Your child’s work must serve real business needs, not just tax purposes. Household chores are not deductible business expenses.

Step 6: Consider Alternate Structures Carefully

Some business owners explore sole proprietorships or family management companies to reduce taxes.

Cautions:

  • Structures must have a legitimate business purpose
  • IRS may audit setups designed solely to avoid taxes
  • Always consult a CPA before changing your entity

Khob Tax can advise on the best business structure for payroll and taxes.

Conclusion

Hiring your children can be a win-win for your family business, offering both tax benefits and valuable work experience. To maximize benefits while staying compliant:

  • Know IRS rules by business type
  • Assign real, age-appropriate work
  • Pay reasonable wages
  • Follow labor and payroll laws
  • Keep thorough records

Expert guidance from Khob Tax helps small business owners stay compliant, minimize tax risks, and simplify payroll.

Talk to a Tax Professional

Get expert guidance for Business Tax, Individual Tax Prep, and ITIN Processing.

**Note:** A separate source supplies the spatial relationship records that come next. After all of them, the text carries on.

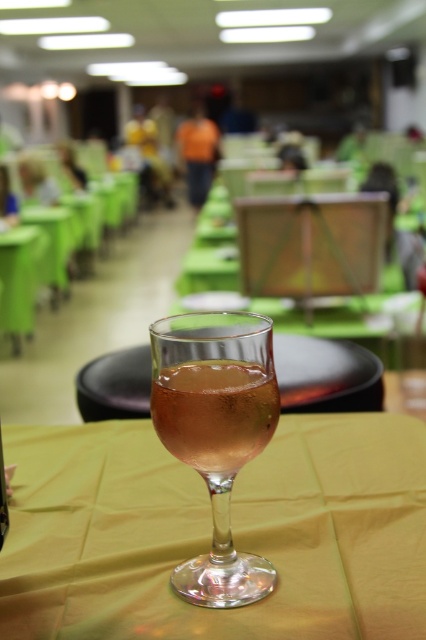
Question: In this image, where is translucent glass at center located relative to green fabric table at lower left?

Choices:
 (A) above
 (B) below

Answer: (B)

Question: Is transparent glass at center positioned before translucent glass at center?

Choices:
 (A) yes
 (B) no

Answer: (A)

Question: Which of the following is the farthest from the observer?

Choices:
 (A) (189, 362)
 (B) (54, 307)
 (C) (23, 576)
 (D) (226, 480)

Answer: (B)

Question: Which point appears closest to the camera in this image?

Choices:
 (A) (17, 256)
 (B) (221, 404)
 (C) (293, 515)

Answer: (B)

Question: Does clear glass wine glass at center have a greater width compared to green fabric table at center?

Choices:
 (A) no
 (B) yes

Answer: (A)

Question: Which object appears closest to the camera in this image?

Choices:
 (A) transparent glass at center
 (B) translucent glass at center
 (C) green fabric table at center
 (D) clear glass wine glass at center

Answer: (A)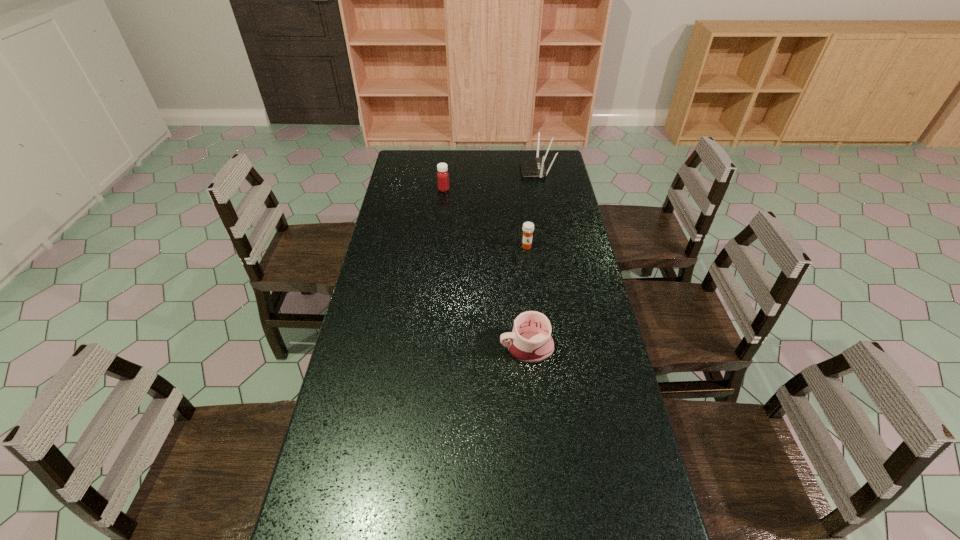
At what (x,y) coordinates should I click in order to perform the action: click on vacant space at the far left corner. Please return your answer as a coordinate pair (x, y). This screenshot has height=540, width=960. Looking at the image, I should click on [400, 169].

Locate an element on the screen. The height and width of the screenshot is (540, 960). free space between the third farthest object and the nearest object is located at coordinates (527, 297).

At what (x,y) coordinates should I click in order to perform the action: click on vacant area that lies between the router and the farther medicine. Please return your answer as a coordinate pair (x, y). The height and width of the screenshot is (540, 960). Looking at the image, I should click on (491, 179).

Identify the location of free point between the nearer medicine and the router. (532, 208).

Where is `empty location between the farther medicine and the second nearest object`? The height and width of the screenshot is (540, 960). empty location between the farther medicine and the second nearest object is located at coordinates (485, 218).

You are a GUI agent. You are given a task and a screenshot of the screen. Output one action in this format:
    pyautogui.click(x=<x>, y=<y>)
    Task: Click on the blank region between the leftmost object and the mug
    
    Given the screenshot: What is the action you would take?
    pyautogui.click(x=485, y=268)

The height and width of the screenshot is (540, 960). Identify the location of vacant area between the router and the leftmost object. (491, 179).

Identify the location of object that is the closest to the farthest object. (442, 175).

Locate which object is the second closest to the shorter medicine. Please provide its 2D coordinates. Your answer should be formatted as a tuple, i.e. [(x, y)], where the tuple contains the x and y coordinates of a point satisfying the conditions above.

[(530, 167)]

Identify the location of free spot that satisfies the following two spatial constraints: 1. on the label side of the nearer medicine; 2. on the side with the handle of the nearest object. pos(539,347).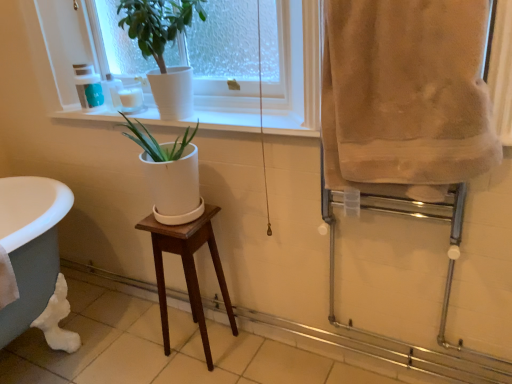
Locate an element on the screen. free space above white ceramic at upper center (from a real-world perspective) is located at coordinates (212, 120).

Call: 510-742-1419 | Schedule a Consultation

FAQs

Can any business hire their kids?
Yes, but tax rules depend on business type.

Do payroll taxes apply?
Depends on your business structure and your child’s age.

What counts as legitimate work?
Tasks should provide real business value and match your child’s abilities.

Are there labor law rules?
Yes. Follow federal and state guidelines for hours, tasks, and safety.

Can this reduce taxes?
Possibly, if done correctly and in compliance with IRS rules.

This version fully integrates your client content while keeping the original structure and readability intact, emphasizing IRS compliance, real work, reasonable wages, and the tax benefits of hiring children.